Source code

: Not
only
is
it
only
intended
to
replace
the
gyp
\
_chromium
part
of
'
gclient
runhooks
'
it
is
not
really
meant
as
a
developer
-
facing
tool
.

○ ○ ○ ○ ○ ○ ○

Assigned task: Restate the data above word for word, omitting nothing.

Result:
Source code

: Not
only
is
it
only
intended
to
replace
the
gyp
\
_chromium
part
of
'
gclient
runhooks
'
it
is
not
really
meant
as
a
developer
-
facing
tool
.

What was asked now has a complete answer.